● **Action item**:
Pull out each line of the material that contains the string "hippy". Case counts.
*** Dataset content
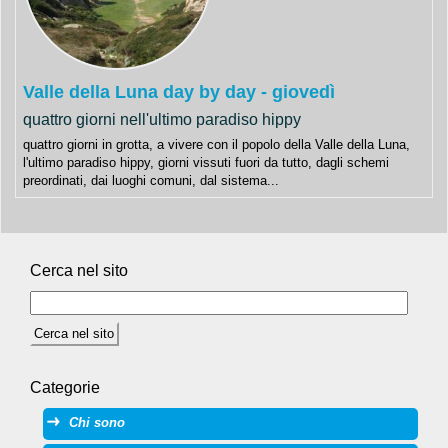
Valle della Luna day by day - giovedì
quattro giorni nell'ultimo paradiso hippy
quattro giorni in grotta, a vivere con il popolo della Valle della Luna,
l'ultimo paradiso hippy, giorni vissuti fuori da tutto, dagli schemi
preordinati, dai luoghi comuni, dal sistema...
Cerca nel sito
Categorie
Chi sono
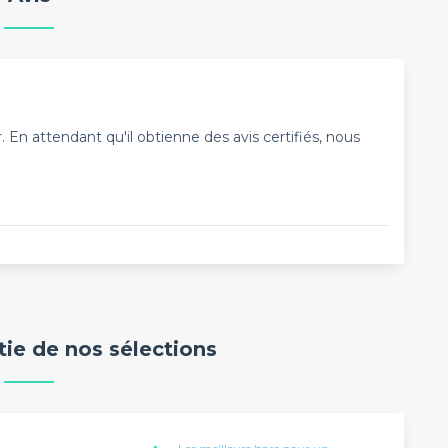
En attendant qu'il obtienne des avis certifiés, nous
rtie de nos sélections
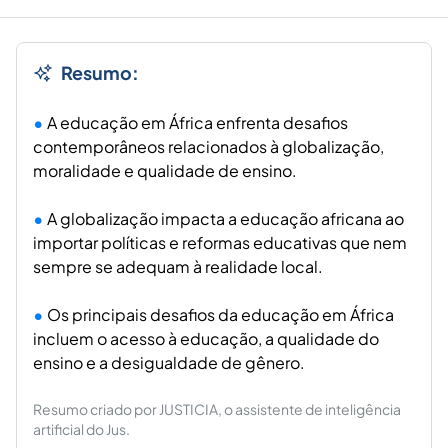
Resumo:
A educação em África enfrenta desafios
contemporâneos relacionados à globalização,
moralidade e qualidade de ensino.
A globalização impacta a educação africana ao
importar políticas e reformas educativas que nem
sempre se adequam à realidade local.
Os principais desafios da educação em África
incluem o acesso à educação, a qualidade do
ensino e a desigualdade de gênero.
Resumo criado por JUSTICIA, o assistente de inteligência
artificial do Jus.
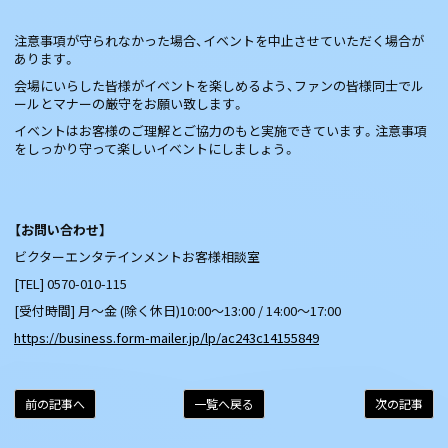
注意事項が守られなかった場合、イベントを中止させていただく場合が
あります。
会場にいらした皆様がイベントを楽しめるよう、ファンの皆様同士でル
ールとマナーの厳守をお願い致します。
イベントはお客様のご理解とご協力のもと実施できています。注意事項
をしっかり守って楽しいイベントにしましょう。
【お問い合わせ】
ビクターエンタテインメントお客様相談室
[TEL] 0570-010-115
[受付時間] 月～金 (除く休日)10:00～13:00 / 14:00～17:00
https://business.form-mailer.jp/lp/ac243c14155849
前の記事へ
一覧へ戻る
次の記事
******
● **Answer section**:
quattro giorni nell'ultimo paradiso hippy
l'ultimo paradiso hippy, giorni vissuti fuori da tutto, dagli schemi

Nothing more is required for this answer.